Exploring a deepfake attack: a multi-dimensional approach
摘要
Deepfake technology presents a wide array of beneficial applications in fields such as art, education, entertainment, and healthcare; however, it also poses significant and growing risks as a potential cybercrime tool. Through the use of Deepfake content, various crimes-including blackmail, defamation, fraud, identity theft, and large-scale disinformation campaigns- can be facilitated. As the technology continues to evolve and grow more sophisticated each day, crimes involving Deepfakes are emerging across a broader range of domains, and anyone can become a target of such attacks. Although numerous studies in the literature address Deepfakes and associated threats from various perspectives, a unified framework that captures the complex and multi-dimensional nature of Deepfake attacks as a cybercrime has yet to be established.
This study aims to propose a comprehensive framework for analysing Deepfake attacks across multiple dimensions, thereby supporting strategic and regulatory development, assisting law enforcement and judicial efforts, and contributing to the formation of a common perspective in academic literature.

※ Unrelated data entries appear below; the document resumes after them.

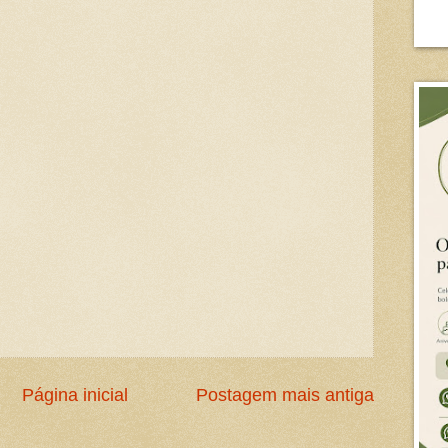
Página inicial
Postagem mais antiga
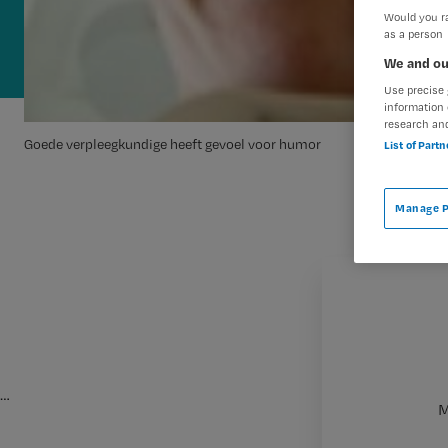
Would you ra
as a person
We and ou
Use precise 
information 
research an
Goede verpleegkundige heeft gevoel voor humor
List of Part
Manage P
…
M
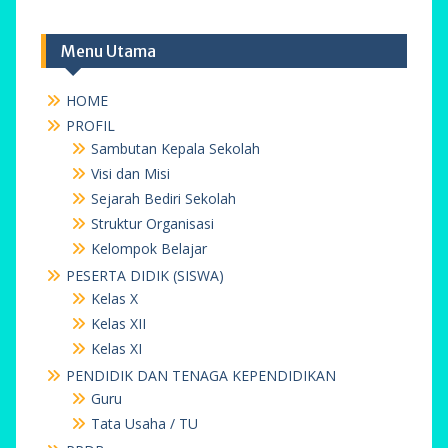
Menu Utama
HOME
PROFIL
Sambutan Kepala Sekolah
Visi dan Misi
Sejarah Bediri Sekolah
Struktur Organisasi
Kelompok Belajar
PESERTA DIDIK (SISWA)
Kelas X
Kelas XII
Kelas XI
PENDIDIK DAN TENAGA KEPENDIDIKAN
Guru
Tata Usaha / TU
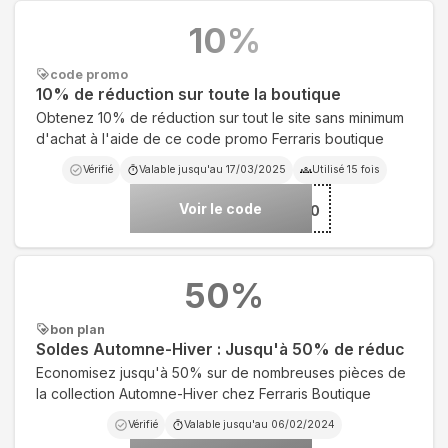
10
%
code promo
10% de réduction sur toute la boutique
Obtenez 10% de réduction sur tout le site sans minimum
d'achat à l'aide de ce code promo Ferraris boutique
Vérifié
Valable jusqu'au
17/03/2025
Utilisé
15
fois
Voir le code
***COME20
50
%
bon plan
Soldes Automne-Hiver : Jusqu'à 50% de réduc
Economisez jusqu'à 50% sur de nombreuses pièces de
la collection Automne-Hiver chez Ferraris Boutique
Vérifié
Valable jusqu'au
06/02/2024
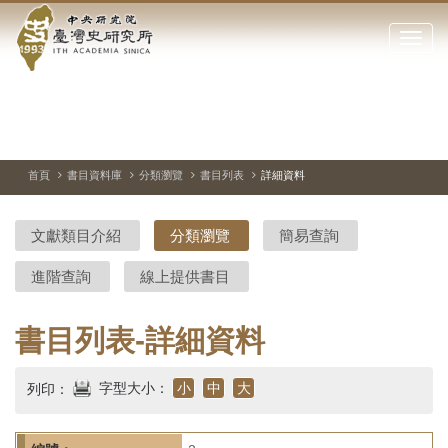
中
跳
到
點
央
主
擊
要
開
研
內
啟
容
或
究
切
上
下
主
區
換
一
一
圖
關
暫
張
張
連
塊
閉
停、
圖
圖
結
院-
播
片
片
首頁
書目資料庫
分類瀏覽
書目列表
詳細資料
網
放
站
臺
主
文獻類目介紹
分類瀏覽
簡易查詢
要
灣
選
進階查詢
線上提供書目
單
史
研
書目列表-詳細資料
究
字型大小：
小
中
大
列印：
所-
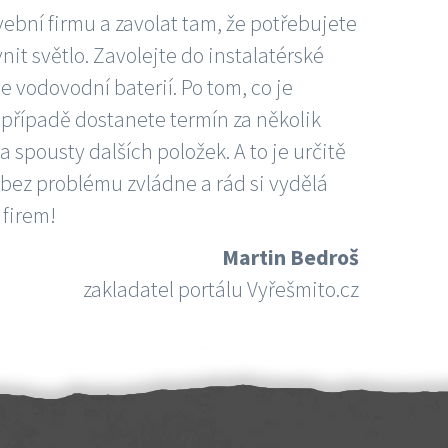
vební firmu a zavolat tam, že potřebujete
nit světlo. Zavolejte do instalatérské
e vodovodní baterií. Po tom, co je
ím případě dostanete termín za několik
 spousty dalších položek. A to je určitě
 bez problému zvládne a rád si vydělá
 firem!
Martin Bedroš
zakladatel portálu Vyřešmito.cz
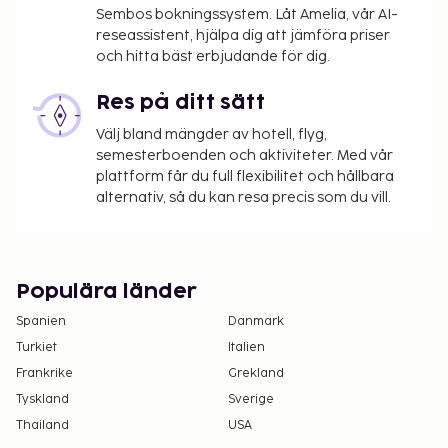
Sembos bokningssystem. Låt Amelia, vår AI-
reseassistent, hjälpa dig att jämföra priser
och hitta bäst erbjudande för dig.
Res på ditt sätt
Välj bland mängder av hotell, flyg,
semesterboenden och aktiviteter. Med vår
plattform får du full flexibilitet och hållbara
alternativ, så du kan resa precis som du vill.
Populära länder
Spanien
Danmark
Turkiet
Italien
Frankrike
Grekland
Tyskland
Sverige
Thailand
USA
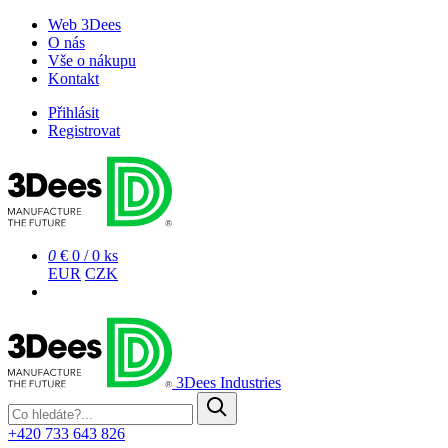
Web 3Dees
O nás
Vše o nákupu
Kontakt
Přihlásit
Registrovat
0
€ 0
/
0 ks
EUR
CZK
3Dees Industries
+420 733 643 826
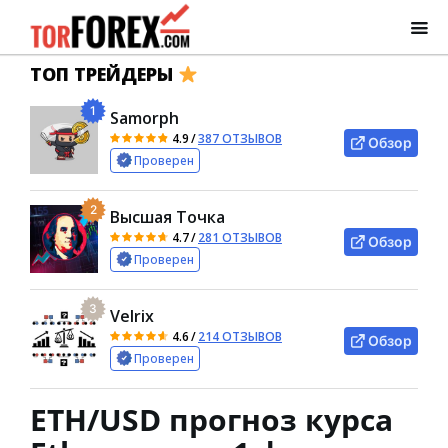
ТОП ТРЕЙДЕРЫ
1
Samorph
4.9
/
387 ОТЗЫВОВ
Обзор
Проверен
2
Высшая Точка
4.7
/
281 ОТЗЫВОВ
Обзор
Проверен
3
Velrix
4.6
/
214 ОТЗЫВОВ
Обзор
Проверен
ETH/USD прогноз курса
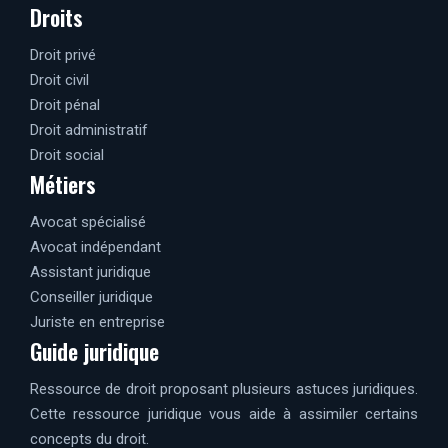
Droits
Droit privé
Droit civil
Droit pénal
Droit administratif
Droit social
Métiers
Avocat spécialisé
Avocat indépendant
Assistant juridique
Conseiller juridique
Juriste en entreprise
Guide juridique
Ressource de droit proposant plusieurs astuces juridiques.
Cette ressource juridique vous aide à assimiler certains
concepts du droit.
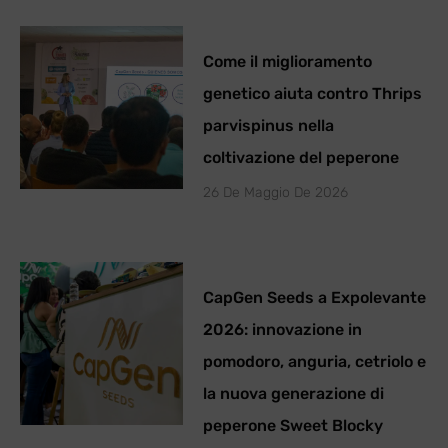
Come il miglioramento
genetico aiuta contro Thrips
parvispinus nella
coltivazione del peperone
26 De Maggio De 2026
CapGen Seeds a Expolevante
2026: innovazione in
pomodoro, anguria, cetriolo e
la nuova generazione di
peperone Sweet Blocky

Purpose—The paper aims to propose a comprehensive, multi-dimensional framework for analysing Deepfake attacks as cyber-enabled crimes.
Design/methodology/approach—The paper opted for a comprehensive and multi-dimensional framework for analysing Deepfake attacks as cyber-enabled attacks. While existing studies have addressed Deepfakes from different dimensions—like technical, social, or legal- no unified structure has been developed to capture the multifaceted nature. This study seeks to fill that gap and support theoretical, strategic and regulatory development.
Findings—The paper provides a ten-dimensional model for analysing Deepfake attacks, covering content type, intent, target, attacker, timing, duration, distribution channel, quality, interaction type and type of harm. Case-based illustrations (e.g., Zelensky video during the Ukrainian Russian war) demonstrate how the proposed framework provides deeper explanatory power compared to existing approaches.
Research limitations/implications—Since the model is conceptual and has not yet been empirically tested across large datasets, future research may validate it with cross-national comparison, forensic data, or surveys, and integrate predictive analytics to anticipate emerging Deepfake threats.
Practical implications—The framework offers a practical utility for law enforcement, regulators, and forensic experts by enabling a systematic classification of Deepfake attacks and informing targeted countermeasures.
Originality/value- This paper is among the first to conceptualise Deepfake attacks as a complex, cyber-enabled through a criminology-informed, multi-dimensional framework. It adds value for academics, law enforcement, and policymakers by offering both theoretical insight and applied relevance.